[[ DATA EXTRACTS, beginning ]]

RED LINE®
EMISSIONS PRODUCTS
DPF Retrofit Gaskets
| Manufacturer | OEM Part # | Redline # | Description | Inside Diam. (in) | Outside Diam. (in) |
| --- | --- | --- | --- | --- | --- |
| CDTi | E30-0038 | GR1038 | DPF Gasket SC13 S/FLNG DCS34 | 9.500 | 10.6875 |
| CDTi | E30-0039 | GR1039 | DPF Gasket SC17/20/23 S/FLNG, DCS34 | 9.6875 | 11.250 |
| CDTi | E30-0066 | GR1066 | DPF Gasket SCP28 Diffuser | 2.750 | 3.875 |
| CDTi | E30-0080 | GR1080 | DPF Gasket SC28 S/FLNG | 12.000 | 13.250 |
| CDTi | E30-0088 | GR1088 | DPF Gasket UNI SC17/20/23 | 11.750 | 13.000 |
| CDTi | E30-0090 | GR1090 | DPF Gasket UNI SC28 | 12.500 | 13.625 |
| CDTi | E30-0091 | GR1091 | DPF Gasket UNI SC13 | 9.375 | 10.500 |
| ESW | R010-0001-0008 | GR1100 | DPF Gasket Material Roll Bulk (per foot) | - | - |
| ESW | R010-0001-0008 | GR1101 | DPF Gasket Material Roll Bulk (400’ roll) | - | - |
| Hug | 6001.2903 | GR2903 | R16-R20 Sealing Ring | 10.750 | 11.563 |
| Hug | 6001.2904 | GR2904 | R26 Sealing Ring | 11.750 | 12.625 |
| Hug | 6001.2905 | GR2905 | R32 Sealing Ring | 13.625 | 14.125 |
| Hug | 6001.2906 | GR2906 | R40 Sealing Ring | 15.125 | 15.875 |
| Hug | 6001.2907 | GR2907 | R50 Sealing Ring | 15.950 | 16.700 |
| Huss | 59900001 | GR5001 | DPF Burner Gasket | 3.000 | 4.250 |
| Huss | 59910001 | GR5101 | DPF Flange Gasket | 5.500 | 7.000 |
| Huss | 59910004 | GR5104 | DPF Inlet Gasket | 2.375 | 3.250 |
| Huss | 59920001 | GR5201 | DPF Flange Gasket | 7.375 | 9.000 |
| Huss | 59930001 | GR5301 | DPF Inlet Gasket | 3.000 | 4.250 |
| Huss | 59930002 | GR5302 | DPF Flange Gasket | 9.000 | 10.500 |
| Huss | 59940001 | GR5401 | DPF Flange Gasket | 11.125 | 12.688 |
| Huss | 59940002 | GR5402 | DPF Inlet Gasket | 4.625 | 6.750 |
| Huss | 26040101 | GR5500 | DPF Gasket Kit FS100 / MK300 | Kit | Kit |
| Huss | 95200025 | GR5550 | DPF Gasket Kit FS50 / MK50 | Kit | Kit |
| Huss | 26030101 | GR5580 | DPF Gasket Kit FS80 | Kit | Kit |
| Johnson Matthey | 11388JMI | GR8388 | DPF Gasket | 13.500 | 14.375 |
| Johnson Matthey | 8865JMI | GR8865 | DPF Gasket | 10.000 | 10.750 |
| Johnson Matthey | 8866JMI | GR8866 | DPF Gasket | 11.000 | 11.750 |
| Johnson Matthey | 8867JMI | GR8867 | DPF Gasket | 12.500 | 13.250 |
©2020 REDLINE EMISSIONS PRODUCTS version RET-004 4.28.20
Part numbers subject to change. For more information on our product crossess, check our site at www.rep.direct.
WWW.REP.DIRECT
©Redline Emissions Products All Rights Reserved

[[ DATA EXTRACTS, end ]]

For each line in the material above that holds the word "CDTi", add one to a count; state only the final number.

### SOLUTION FOR THIS EXERCISE
7